Por Mario Serrato

Al referirnos al racismo debemos tener muy claro el concepto de El otro. El otro es aquel que no soy yo; visto desde mi condición cultural, fenotípica, racial  o regional. El otro mira las cosas o las valora de otro modo.

 

El otro se agrupa de manera diferente a la mía, con lo que suma o resta valores que yo no tengo, desprecio o no estoy dispuesto a ceder. El otro concibe a la familia, las relaciones de amistad, las relaciones con su entorno, el trabajo o la tierra de un modo que no presenta semejanza con mi visión de las cosas. El otro llegó por otro camino a mi entorno o, en muchas ocasiones lo topé al ingresar a su camino. En algunas variantes, el otro es dueño de una cosmogonía que no obedece o escapa a mi propia manera de imaginar el origen de las cosas.  

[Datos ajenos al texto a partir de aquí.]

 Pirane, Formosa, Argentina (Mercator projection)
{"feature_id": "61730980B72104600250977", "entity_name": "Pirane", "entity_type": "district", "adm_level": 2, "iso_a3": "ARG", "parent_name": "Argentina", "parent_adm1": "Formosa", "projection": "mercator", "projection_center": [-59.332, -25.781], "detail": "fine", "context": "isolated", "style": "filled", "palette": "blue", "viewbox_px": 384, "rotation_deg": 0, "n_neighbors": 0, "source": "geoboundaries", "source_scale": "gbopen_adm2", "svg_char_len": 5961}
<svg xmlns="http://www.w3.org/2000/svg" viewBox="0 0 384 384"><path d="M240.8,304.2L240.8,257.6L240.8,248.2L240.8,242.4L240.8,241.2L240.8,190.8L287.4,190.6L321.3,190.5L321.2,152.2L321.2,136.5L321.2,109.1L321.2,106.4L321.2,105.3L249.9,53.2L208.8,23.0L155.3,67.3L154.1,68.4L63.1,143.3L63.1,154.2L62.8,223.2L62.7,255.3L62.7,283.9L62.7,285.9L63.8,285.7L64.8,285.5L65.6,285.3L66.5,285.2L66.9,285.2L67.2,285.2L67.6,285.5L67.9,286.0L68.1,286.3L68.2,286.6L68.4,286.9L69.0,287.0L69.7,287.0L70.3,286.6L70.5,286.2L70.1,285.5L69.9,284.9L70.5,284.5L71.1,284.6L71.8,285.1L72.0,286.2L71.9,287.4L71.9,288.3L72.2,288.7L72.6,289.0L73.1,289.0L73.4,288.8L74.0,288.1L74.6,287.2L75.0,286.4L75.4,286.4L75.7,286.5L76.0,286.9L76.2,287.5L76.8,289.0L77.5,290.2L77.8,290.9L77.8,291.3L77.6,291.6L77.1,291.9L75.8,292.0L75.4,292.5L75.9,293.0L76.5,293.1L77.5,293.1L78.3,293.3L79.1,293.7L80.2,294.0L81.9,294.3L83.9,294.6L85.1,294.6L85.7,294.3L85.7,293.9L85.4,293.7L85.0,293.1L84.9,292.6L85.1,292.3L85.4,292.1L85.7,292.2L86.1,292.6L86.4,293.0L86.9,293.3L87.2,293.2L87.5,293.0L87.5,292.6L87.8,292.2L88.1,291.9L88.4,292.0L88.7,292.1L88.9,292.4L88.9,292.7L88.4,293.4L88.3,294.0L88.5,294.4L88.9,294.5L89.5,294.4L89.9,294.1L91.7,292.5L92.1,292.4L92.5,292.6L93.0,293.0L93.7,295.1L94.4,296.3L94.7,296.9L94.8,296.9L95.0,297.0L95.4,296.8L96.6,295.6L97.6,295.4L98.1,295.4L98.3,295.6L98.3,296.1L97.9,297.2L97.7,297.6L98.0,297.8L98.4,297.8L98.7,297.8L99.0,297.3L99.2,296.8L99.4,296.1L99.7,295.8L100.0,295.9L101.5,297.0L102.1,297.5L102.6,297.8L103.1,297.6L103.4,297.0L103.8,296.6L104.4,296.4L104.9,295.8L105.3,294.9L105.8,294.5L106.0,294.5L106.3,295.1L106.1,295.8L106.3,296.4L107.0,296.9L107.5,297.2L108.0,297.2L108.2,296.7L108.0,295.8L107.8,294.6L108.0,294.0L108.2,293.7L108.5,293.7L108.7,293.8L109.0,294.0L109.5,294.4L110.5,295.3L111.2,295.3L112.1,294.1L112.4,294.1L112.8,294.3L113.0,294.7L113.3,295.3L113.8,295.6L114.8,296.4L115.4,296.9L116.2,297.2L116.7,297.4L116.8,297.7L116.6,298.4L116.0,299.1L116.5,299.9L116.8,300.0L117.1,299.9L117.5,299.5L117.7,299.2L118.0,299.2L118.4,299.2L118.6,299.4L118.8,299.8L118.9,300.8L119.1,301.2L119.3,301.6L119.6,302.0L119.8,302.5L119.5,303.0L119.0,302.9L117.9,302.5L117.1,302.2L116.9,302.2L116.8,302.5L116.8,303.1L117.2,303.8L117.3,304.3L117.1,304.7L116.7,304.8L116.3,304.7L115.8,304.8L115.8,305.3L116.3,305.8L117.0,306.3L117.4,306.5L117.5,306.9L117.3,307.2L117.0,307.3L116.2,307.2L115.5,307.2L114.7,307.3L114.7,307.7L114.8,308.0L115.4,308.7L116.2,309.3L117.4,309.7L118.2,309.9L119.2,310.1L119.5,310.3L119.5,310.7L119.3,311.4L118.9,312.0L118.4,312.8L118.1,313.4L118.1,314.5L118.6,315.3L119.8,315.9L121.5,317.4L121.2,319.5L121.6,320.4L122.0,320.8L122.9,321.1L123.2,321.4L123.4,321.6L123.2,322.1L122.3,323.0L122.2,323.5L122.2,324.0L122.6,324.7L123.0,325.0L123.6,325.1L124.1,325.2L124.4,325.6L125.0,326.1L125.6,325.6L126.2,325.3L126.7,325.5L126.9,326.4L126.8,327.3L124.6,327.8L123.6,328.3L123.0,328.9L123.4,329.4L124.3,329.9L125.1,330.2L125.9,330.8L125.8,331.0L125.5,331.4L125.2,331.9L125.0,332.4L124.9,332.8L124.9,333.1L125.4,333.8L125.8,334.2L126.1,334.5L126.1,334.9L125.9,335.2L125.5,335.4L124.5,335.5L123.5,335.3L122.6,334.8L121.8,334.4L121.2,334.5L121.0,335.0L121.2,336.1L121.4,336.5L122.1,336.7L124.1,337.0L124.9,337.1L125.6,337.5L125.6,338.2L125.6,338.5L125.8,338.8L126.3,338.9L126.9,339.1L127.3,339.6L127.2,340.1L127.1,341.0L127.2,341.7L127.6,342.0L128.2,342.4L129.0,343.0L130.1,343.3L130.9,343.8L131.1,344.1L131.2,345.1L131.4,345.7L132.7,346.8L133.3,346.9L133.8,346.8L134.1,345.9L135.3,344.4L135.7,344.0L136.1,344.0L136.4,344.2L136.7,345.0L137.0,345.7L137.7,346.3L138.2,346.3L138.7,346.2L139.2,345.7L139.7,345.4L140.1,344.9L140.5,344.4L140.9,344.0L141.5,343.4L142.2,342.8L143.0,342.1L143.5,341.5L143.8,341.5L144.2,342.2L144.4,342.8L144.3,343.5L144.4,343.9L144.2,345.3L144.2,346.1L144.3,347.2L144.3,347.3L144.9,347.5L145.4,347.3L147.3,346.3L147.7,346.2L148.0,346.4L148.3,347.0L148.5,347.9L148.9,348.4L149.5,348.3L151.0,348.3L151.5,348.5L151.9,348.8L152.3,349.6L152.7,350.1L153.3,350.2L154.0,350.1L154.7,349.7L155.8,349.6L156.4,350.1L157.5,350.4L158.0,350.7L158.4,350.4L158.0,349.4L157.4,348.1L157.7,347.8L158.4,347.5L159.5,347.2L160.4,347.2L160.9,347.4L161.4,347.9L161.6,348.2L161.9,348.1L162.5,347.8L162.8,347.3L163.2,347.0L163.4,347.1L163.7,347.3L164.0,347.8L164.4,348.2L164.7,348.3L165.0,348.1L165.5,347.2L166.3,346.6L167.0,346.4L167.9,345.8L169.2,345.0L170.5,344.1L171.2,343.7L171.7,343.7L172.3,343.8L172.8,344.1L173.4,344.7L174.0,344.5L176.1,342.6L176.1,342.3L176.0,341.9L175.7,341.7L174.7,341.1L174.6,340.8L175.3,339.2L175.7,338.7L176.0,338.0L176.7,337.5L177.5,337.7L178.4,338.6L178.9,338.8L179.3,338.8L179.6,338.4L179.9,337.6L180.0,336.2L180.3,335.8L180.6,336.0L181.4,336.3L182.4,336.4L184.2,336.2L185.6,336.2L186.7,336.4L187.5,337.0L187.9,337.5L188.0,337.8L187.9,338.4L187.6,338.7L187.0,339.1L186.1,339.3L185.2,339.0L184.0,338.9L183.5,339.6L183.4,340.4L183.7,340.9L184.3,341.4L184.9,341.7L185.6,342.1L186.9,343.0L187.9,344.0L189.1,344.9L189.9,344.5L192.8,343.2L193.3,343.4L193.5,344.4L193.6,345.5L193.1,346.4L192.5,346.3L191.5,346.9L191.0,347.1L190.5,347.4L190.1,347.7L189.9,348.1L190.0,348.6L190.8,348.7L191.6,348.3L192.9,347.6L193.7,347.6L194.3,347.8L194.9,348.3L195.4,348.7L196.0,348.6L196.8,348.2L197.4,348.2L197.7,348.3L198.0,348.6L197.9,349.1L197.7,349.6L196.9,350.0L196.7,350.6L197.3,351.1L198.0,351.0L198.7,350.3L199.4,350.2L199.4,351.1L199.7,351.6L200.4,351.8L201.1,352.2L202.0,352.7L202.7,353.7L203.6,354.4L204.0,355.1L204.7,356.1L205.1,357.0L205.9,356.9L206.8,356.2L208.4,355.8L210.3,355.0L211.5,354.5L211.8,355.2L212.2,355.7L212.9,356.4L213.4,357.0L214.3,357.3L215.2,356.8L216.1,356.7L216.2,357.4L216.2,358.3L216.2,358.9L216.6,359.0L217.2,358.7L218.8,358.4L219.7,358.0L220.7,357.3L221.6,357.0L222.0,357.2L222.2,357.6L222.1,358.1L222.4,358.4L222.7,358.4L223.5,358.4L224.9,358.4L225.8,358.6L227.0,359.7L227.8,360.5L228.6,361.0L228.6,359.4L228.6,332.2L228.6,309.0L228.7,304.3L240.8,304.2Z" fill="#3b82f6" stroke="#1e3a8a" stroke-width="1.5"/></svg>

El racismo es un prejuicio que me enfrenta con El otro y en la mayoría de las ocasiones se apoya en cuatro patas de una sola mesa. La primera pata hace relación a que la mujer del otro es promiscua, o desarrolla sus relaciones sexuales de un modo que no encaja con los valores que tengo frente a la sexualidad. Las personas del interior del país(hombres y mujeres) creen que la mujer costeña es fácil, o no exige muchos requisitos para irse a la cama. Igual pensamiento tienen  los costeños frente a la "cachaca" de quien dicen:  se acuesta con todos, pero detrás de la puerta. 
La segunda pata consiste en asegurar que el otro es mal trabajador o flojo para el trabajo. En efecto los alemanes consideran a los españoles como los perezosos más grandes de Europa y en Colombia, los cachacos consideran a los costeños o a los negros como vagos, enemigos del esfuerzo e irresponsables. 

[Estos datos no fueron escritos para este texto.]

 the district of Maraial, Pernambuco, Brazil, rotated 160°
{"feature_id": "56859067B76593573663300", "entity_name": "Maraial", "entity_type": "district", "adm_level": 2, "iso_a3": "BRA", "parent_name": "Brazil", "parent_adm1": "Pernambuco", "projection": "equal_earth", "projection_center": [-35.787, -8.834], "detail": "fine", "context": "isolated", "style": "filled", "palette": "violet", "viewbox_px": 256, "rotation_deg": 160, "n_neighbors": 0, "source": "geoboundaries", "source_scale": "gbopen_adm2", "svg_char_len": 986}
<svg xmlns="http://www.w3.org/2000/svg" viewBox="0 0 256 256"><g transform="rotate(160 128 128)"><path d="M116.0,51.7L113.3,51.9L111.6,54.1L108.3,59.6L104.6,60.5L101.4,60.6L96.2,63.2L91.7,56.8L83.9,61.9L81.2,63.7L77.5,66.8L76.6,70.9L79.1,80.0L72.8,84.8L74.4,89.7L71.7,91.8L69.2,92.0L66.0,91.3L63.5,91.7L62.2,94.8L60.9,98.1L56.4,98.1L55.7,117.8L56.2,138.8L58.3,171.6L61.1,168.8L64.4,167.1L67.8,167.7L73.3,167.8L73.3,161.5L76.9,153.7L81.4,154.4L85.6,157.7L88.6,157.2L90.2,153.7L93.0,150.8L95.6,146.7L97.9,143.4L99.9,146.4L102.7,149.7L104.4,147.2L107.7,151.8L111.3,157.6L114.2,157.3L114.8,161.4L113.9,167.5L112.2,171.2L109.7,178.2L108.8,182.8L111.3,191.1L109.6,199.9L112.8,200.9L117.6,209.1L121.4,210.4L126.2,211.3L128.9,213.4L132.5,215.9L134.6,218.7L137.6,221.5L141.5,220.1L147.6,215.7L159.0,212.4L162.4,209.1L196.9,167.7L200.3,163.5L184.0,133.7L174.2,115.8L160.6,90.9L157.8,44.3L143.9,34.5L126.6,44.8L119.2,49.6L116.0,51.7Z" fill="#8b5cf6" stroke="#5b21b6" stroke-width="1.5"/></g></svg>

La tercera pata hace relación a la honestidad. El otro es ladrón, poco confiable y desleal. El otro no respeta la propiedad y es amigo de disponer del dinero público en forma indelicada o carente de escrúpulos. 
La última pata, (advierto, estoy resumiendo, sin duda son muchas más) consiste en creer que el otro huele mal o es desaseado. Su aspecto denota falta de cuidado y su higiene lo hace indeseable. 
Con estos criterios, sumados, o uno por uno, la gran hacienda algodonera norteamericana, la granja azucarera brasileña, las minas del oro del Chocó, las cárceles en los Estados Unidos o la casa de familia paisa, santandereana o bogotana, mantuvieron a sus esclavos o a su servicio doméstico durante siglos.
Tanto con negros como con indígenas tales prejuicios alcanzaron niveles de desprecio superiores: sus dioses y creencias son sucios, decía el Franciscano Alvarado mientras hacía una pira con los invaluables e irrecuperables libros de las culturas maya y azteca. Casi al final del siglo XX, grupos de jóvenes norteamericanos ingresaban a las selvas de Colombia, Brasil y Ecuador a promover la Biblia con el argumento de salvar a los indígenas de sus falsos y sucios dioses.  Con los dioses africanos se llegó al extremo de enfocar la insidiosa inquisición a la labor del exterminio, y aun hoy a Yemayá y Babalú, con el ritual de la santería, se les considera magia negra. 
El racismo toca la frontera del subdesarrollo, ¿Para que apoyar y darle soluciones a los problemas de alguien que por naturaleza es sucio, su mujer es promiscua, no trabaja y además es ladrón? 
Los nazis consideraban que las mujeres judías ejercían sobre ellos alguna forma de atracción indescifrable y perniciosa, lo cual era sin duda alguna nocivo, debido a que provenía de un subhumano, según su doctrina miserable.  
El racismo se mantiene, aunque sus argumentos hayan sido rebatidos y sus protagonistas sean cada vez menos escuchados, sin embargo, mientras era congresista por allá en 1988, Richard Cheney, quien rato después fue dos veces vicepresidente de los Estado Unidos, se opuso con vehemencia a que los chicos negros y los chicos blancos compartieran aulas en las escuelas públicas. Seguramente entraba con tapabocas a las reuniones en la casa blanca cuando encontraba en ellas a Condolezza Rice. 
La lucha contra el racismo en Colombia cuenta con valiosos instrumentos, pero la tarea principal consiste en erradicar de la cabeza del racista el prejuicio que no lo deja ver y que le impide sentir satisfacción al tener cerca o al respetar a El otro.